I'm writing a PHP application where users can download some files. Not all files can be downloaded by all users and some complicated rights-checking is going on behind the scenes.
Because of this rights-checking I don't want to expose the url where the file is actually located, as I want to force the user to always use the endpoint where his credentials are verified.
In my current implementation this is all written using PHP (fread, etc). In order to minimize memory consumption this is implemented as a stream, such that PHP mostly acts as a proxy.
But I would like to only use PHP for the authentication, and then use Apache2 for the actual hosting. Looking around for options it seemed X-Sendfile would be an ideal fit.

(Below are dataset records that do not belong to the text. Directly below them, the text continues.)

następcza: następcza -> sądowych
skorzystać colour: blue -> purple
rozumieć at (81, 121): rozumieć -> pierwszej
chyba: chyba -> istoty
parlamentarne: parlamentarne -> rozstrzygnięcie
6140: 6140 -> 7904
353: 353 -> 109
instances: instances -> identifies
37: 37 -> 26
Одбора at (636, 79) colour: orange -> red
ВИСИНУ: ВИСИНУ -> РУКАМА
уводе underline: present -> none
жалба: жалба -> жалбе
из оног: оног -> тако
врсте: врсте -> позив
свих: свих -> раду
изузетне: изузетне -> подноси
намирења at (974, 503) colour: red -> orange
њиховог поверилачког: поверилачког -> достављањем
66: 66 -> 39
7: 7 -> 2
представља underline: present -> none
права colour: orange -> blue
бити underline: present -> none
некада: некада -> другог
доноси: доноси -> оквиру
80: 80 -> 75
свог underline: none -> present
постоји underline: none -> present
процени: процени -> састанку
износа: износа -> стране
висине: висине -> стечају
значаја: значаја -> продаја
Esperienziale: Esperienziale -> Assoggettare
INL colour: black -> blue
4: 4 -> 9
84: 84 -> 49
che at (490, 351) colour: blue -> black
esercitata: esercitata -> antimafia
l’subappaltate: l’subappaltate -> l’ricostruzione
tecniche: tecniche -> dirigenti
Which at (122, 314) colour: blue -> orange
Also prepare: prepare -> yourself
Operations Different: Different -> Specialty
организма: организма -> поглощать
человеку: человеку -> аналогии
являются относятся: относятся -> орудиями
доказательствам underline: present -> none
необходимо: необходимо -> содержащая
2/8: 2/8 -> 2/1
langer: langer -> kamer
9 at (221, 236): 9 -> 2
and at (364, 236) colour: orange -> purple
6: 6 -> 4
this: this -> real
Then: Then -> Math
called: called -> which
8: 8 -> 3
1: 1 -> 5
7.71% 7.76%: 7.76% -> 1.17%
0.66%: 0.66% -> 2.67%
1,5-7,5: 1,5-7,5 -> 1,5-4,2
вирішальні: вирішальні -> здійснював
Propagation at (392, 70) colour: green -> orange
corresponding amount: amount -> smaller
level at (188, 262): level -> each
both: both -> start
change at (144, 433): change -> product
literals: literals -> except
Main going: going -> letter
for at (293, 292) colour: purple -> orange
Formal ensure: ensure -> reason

The only issue in using X-Sendfile is that it only works for local files, and my files are on a remote storage server (not my webserver).
So essentially I have a direct link to my storage server (which I want to hide):
https://storage.example.com/the-pet-goat.pdf
And the public link the user interacts with:
https://www.example.com/randomized-id/download
and I would like that when the user goes to https://www.example.com/randomized-id/download its credentials are checked and if successful he should be (invisibly) redirected to the file on the storage server.
Is there a way to achieve this (using Apache)? I've found X-Accel-Redirect, but that is for NGinx
I've found a similar question here on SO: Alternative to X-sendfile in Apache for sending file given a URL? but that one is specifically targeting S3, Apache (and Ruby on Rails), while this question is more generic for Apache.